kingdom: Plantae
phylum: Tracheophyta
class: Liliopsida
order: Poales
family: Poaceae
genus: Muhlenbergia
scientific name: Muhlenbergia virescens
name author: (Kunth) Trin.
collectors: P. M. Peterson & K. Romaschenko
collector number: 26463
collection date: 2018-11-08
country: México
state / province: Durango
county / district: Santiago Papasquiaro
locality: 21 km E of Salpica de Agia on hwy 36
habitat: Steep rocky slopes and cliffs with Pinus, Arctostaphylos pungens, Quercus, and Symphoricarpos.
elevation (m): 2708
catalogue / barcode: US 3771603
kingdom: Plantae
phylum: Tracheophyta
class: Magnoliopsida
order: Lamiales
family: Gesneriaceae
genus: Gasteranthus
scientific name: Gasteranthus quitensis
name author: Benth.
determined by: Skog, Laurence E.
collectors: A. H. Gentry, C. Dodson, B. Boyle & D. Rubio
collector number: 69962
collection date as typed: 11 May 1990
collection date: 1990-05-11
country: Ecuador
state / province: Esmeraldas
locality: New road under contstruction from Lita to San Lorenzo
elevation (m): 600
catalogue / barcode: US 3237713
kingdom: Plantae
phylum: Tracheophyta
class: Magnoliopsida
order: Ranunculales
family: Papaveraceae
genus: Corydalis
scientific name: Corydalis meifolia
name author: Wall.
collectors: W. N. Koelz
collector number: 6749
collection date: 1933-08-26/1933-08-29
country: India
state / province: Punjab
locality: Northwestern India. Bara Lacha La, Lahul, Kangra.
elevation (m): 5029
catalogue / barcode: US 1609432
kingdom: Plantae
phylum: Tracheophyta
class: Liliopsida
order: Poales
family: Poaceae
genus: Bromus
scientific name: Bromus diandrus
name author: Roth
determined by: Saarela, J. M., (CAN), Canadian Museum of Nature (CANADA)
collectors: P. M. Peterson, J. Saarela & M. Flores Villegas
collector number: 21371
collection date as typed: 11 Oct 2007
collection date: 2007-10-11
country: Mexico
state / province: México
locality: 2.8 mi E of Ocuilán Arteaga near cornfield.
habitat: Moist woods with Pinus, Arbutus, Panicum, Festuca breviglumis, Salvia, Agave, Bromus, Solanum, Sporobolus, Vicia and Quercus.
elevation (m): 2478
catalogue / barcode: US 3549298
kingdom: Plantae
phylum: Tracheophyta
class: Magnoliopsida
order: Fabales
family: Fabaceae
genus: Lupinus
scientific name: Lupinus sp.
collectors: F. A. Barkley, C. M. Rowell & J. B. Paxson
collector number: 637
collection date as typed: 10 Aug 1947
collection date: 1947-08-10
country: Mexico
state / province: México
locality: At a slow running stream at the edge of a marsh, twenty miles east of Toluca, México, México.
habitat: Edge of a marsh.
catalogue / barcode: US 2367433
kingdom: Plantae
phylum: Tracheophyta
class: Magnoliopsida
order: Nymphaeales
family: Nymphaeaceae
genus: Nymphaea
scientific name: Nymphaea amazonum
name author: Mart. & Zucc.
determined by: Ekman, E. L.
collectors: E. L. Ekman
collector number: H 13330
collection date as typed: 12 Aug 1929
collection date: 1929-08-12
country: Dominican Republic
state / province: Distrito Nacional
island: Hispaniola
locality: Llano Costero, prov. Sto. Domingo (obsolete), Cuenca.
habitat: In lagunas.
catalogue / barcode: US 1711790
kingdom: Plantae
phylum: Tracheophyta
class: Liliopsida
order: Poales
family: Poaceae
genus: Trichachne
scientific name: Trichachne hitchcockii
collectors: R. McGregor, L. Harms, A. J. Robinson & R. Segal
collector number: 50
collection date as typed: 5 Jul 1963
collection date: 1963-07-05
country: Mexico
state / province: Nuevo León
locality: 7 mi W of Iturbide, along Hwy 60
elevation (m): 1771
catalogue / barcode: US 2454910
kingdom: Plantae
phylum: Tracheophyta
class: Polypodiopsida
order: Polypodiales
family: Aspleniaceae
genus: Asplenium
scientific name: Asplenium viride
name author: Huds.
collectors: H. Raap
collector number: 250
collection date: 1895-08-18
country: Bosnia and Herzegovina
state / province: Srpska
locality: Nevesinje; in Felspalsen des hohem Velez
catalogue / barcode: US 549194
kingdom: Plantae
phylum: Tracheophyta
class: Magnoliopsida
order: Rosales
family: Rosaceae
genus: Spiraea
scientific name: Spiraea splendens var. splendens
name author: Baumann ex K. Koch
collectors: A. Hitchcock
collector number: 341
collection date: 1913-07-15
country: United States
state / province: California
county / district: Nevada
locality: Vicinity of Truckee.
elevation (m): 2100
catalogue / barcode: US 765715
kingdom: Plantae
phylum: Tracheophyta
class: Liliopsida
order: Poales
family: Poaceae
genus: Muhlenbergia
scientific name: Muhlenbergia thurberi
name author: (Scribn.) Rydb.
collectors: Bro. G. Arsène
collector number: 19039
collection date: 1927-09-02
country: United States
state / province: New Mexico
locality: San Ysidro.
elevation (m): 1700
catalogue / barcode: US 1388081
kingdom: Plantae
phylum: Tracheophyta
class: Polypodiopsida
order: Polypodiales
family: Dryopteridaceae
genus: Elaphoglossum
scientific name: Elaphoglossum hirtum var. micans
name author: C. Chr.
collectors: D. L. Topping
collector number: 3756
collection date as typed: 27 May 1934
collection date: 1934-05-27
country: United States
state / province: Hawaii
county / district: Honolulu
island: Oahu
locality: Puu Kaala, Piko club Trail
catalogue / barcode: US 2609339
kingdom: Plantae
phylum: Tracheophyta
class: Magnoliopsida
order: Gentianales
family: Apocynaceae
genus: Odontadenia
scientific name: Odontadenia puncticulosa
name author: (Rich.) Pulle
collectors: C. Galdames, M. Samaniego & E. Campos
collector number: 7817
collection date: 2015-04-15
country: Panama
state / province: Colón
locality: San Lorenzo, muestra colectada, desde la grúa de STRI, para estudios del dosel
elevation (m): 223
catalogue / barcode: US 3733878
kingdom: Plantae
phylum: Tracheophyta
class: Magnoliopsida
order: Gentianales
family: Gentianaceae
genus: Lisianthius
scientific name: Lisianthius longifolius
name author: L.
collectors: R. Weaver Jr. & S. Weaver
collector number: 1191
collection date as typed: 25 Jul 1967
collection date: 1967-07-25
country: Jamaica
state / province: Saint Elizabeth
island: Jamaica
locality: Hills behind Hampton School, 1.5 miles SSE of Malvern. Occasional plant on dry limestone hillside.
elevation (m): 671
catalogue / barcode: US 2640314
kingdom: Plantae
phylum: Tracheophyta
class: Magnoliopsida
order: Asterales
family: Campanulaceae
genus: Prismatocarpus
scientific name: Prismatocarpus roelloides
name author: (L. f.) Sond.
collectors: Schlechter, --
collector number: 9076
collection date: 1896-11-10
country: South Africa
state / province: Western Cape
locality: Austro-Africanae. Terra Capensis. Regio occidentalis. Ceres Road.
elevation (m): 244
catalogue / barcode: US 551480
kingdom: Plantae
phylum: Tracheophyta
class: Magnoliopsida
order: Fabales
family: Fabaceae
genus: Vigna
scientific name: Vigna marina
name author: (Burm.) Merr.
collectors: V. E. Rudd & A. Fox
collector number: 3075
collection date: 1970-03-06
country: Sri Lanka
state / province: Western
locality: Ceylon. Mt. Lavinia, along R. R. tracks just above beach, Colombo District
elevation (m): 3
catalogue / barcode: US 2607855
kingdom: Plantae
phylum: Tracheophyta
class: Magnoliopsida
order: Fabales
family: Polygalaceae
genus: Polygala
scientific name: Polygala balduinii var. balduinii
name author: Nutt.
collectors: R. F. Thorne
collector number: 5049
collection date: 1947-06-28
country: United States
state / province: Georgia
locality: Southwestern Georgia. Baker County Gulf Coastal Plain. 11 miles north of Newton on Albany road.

◆ **Aim of the task**
Copy the lines from the beginning of the material through the line with "genus: Corydalis", changing every "elevation (m)" to "altitude (m)" and leaving everything else as it is.

◆ **Task response**
kingdom: Plantae
phylum: Tracheophyta
class: Liliopsida
order: Poales
family: Poaceae
genus: Muhlenbergia
scientific name: Muhlenbergia virescens
name author: (Kunth) Trin.
collectors: P. M. Peterson & K. Romaschenko
collector number: 26463
collection date: 2018-11-08
country: México
state / province: Durango
county / district: Santiago Papasquiaro
locality: 21 km E of Salpica de Agia on hwy 36
habitat: Steep rocky slopes and cliffs with Pinus, Arctostaphylos pungens, Quercus, and Symphoricarpos.
altitude (m): 2708
catalogue / barcode: US 3771603
kingdom: Plantae
phylum: Tracheophyta
class: Magnoliopsida
order: Lamiales
family: Gesneriaceae
genus: Gasteranthus
scientific name: Gasteranthus quitensis
name author: Benth.
determined by: Skog, Laurence E.
collectors: A. H. Gentry, C. Dodson, B. Boyle & D. Rubio
collector number: 69962
collection date as typed: 11 May 1990
collection date: 1990-05-11
country: Ecuador
state / province: Esmeraldas
locality: New road under contstruction from Lita to San Lorenzo
altitude (m): 600
catalogue / barcode: US 3237713
kingdom: Plantae
phylum: Tracheophyta
class: Magnoliopsida
order: Ranunculales
family: Papaveraceae
genus: Corydalis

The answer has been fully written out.